[[ Information given, beginning ]]

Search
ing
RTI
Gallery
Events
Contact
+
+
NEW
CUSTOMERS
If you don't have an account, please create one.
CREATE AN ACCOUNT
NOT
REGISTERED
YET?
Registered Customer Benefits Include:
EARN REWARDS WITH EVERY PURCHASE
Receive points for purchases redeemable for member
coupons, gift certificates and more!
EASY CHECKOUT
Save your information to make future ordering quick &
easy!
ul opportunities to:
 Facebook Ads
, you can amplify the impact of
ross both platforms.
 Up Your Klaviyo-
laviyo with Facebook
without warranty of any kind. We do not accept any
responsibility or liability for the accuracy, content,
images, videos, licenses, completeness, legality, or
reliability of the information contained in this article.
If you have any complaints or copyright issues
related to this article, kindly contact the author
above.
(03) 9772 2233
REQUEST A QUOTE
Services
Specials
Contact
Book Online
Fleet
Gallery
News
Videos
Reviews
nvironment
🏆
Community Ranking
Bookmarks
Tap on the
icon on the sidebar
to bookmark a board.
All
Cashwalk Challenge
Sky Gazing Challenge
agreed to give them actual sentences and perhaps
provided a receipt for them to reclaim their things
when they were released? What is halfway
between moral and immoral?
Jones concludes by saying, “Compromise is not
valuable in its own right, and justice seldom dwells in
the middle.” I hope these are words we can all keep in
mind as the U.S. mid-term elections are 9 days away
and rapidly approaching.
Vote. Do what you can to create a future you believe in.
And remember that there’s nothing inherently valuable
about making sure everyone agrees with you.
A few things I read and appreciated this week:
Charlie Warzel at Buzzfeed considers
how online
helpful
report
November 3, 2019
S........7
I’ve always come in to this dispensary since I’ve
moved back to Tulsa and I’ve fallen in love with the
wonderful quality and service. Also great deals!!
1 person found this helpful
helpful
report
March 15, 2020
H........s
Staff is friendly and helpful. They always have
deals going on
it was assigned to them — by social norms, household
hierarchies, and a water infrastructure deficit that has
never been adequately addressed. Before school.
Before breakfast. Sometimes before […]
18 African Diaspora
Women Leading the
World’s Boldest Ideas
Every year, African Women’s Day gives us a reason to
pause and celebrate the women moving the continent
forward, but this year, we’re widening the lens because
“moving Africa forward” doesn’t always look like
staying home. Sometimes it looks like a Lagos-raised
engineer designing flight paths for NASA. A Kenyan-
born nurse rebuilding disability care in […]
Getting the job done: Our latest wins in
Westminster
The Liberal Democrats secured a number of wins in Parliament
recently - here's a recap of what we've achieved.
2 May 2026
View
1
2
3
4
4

[[ Information given, end ]]

Show each line of the records that contains the word "things". Letter case matters.

| Solved exercise |
provided a receipt for them to reclaim their things
A few things I read and appreciated this week:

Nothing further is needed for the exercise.